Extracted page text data
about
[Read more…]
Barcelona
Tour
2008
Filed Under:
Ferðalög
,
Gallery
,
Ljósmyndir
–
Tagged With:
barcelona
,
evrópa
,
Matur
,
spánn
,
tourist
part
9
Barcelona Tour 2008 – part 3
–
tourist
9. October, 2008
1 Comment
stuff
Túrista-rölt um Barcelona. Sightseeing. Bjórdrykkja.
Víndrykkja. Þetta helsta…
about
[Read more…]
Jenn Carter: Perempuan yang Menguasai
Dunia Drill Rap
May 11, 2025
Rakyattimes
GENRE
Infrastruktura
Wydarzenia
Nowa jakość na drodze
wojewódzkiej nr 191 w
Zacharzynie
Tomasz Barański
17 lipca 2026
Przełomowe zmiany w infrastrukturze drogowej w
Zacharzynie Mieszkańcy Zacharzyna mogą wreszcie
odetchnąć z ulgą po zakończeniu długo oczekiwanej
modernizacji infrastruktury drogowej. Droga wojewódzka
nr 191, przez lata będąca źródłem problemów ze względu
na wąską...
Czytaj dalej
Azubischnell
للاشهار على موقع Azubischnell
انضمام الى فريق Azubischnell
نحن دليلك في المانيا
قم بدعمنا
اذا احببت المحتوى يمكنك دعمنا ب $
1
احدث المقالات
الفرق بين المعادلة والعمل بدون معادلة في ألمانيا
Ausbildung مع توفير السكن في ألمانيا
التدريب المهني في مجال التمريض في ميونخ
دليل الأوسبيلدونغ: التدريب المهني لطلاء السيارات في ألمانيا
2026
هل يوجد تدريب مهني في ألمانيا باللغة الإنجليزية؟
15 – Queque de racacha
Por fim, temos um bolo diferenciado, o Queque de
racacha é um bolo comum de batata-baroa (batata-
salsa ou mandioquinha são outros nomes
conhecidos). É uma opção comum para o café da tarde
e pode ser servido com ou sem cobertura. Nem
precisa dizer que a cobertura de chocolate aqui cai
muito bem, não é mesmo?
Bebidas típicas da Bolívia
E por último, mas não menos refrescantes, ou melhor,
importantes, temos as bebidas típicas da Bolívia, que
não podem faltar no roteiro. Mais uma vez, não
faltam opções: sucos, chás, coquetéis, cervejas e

> [Work to be completed]: Reproduce every record, making sure each one stays exactly the same.

> [Worked solution]:
about
[Read more…]
Barcelona
Tour
2008
Filed Under:
Ferðalög
,
Gallery
,
Ljósmyndir
–
Tagged With:
barcelona
,
evrópa
,
Matur
,
spánn
,
tourist
part
9
Barcelona Tour 2008 – part 3
–
tourist
9. October, 2008
1 Comment
stuff
Túrista-rölt um Barcelona. Sightseeing. Bjórdrykkja.
Víndrykkja. Þetta helsta…
about
[Read more…]
Jenn Carter: Perempuan yang Menguasai
Dunia Drill Rap
May 11, 2025
Rakyattimes
GENRE
Infrastruktura
Wydarzenia
Nowa jakość na drodze
wojewódzkiej nr 191 w
Zacharzynie
Tomasz Barański
17 lipca 2026
Przełomowe zmiany w infrastrukturze drogowej w
Zacharzynie Mieszkańcy Zacharzyna mogą wreszcie
odetchnąć z ulgą po zakończeniu długo oczekiwanej
modernizacji infrastruktury drogowej. Droga wojewódzka
nr 191, przez lata będąca źródłem problemów ze względu
na wąską...
Czytaj dalej
Azubischnell
للاشهار على موقع Azubischnell
انضمام الى فريق Azubischnell
نحن دليلك في المانيا
قم بدعمنا
اذا احببت المحتوى يمكنك دعمنا ب $
1
احدث المقالات
الفرق بين المعادلة والعمل بدون معادلة في ألمانيا
Ausbildung مع توفير السكن في ألمانيا
التدريب المهني في مجال التمريض في ميونخ
دليل الأوسبيلدونغ: التدريب المهني لطلاء السيارات في ألمانيا
2026
هل يوجد تدريب مهني في ألمانيا باللغة الإنجليزية؟
15 – Queque de racacha
Por fim, temos um bolo diferenciado, o Queque de
racacha é um bolo comum de batata-baroa (batata-
salsa ou mandioquinha são outros nomes
conhecidos). É uma opção comum para o café da tarde
e pode ser servido com ou sem cobertura. Nem
precisa dizer que a cobertura de chocolate aqui cai
muito bem, não é mesmo?
Bebidas típicas da Bolívia
E por último, mas não menos refrescantes, ou melhor,
importantes, temos as bebidas típicas da Bolívia, que
não podem faltar no roteiro. Mais uma vez, não
faltam opções: sucos, chás, coquetéis, cervejas e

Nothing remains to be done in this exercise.